SAN FRANCISCO – HyperSat LLC emerged from stealth mode in September to announce it raised $85 million to launch two high-resolution hyperspectral imaging satellites in 2020.
“We wanted to wait until we raised the entire amount to put up the first two satellites before we went public,” Derek Woods, HyperSat chief executive, told SpaceNews. “There’s a lot of interest and a lot of new entrants. It seemed to make sense to stay in stealth mode until we were fully financed.”
National Oceanic and Atmospheric Administration awarded HyperSat a license in 2016 to provide hyperspectral data to the U.S. government with a resolution of four meters and to commercial customers with ten-meter resolution, Woods said. “We think it is certainly a groundbreaking step to be able to do that from space,” he added.
Since acquiring the license, HyperSat executives have been surveying the market, conducting engineering studies and developing their satellite bus and payload, Woods said.
With funding now in hand, company executives are meeting with manufacturers to discuss building the 200- to 300-kilogram satellites. They also are talking to launch providers about sending the spacecraft into low Earth orbit, between 500 and 600 kilometers.
“We have some flexibility because we are small enough to rideshare,” Woods said.
In recent years, several companies, including Satellogic, Cosine, Planetary Resources, NorStar Space Data and HypSpecIQ announced plans for hyperspectral imaging constellations. Not all of them have panned out.
NorStar of Montreal announced in August it raised $52 million, including $13 million from the Government of Quebec, for a 40-satellite constellation for Earth observation and tracking space objects. The Dutch firm Cosine released the first images in April from a miniature hyperspectral camera on a GomX-4B nanosatellite. Satellogic of Argentina raised $27 million in 2017 for a hyperspectral constellation.
HySpecIQ ordered two Boeing satellites in 2014 before a downturn in the energy market prompted the Washington-based startup to put its plans on hold. Planetary Resources of Redmond, Washington, pivoted away from Earth observation in 2017 to focus on asteroid prospecting.

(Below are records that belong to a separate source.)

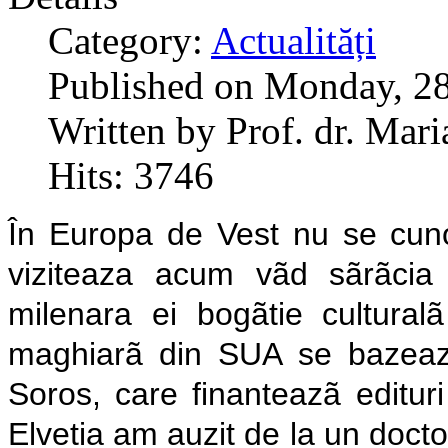
Category:
Actualități
Published on Monday, 28
Written by Prof. dr. Mar
Hits: 3746
În Europa de Vest nu se cuno
viziteaza acum vãd sãrãcia 
milenara ei bogãtie culturalã
maghiarã din SUA se bazeazã
Soros, care finanteazã edituri 
Elvetia am auzit de la un docto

While some of the early hyperspectral startups were struggling, HyperSat was “taking the time to refine the offering and the technology,” Woods said. “There’s no doubt about the demand and the need for hyperspectral.”
Defense and intelligence agencies as well as agriculture giants, natural resource prospectors and energy companies gather hyperspectral data with airborne sensors. Satellites would provide far more data at a lower cost per image than airborne sensors, Woods said.
Recent advances in computer processing and reductions in the cost of data storage work in HyperSat’s favor because space-based hyperspectral sensors produce a flood of data delivered in the form of three-dimensional data cubes, Woods said.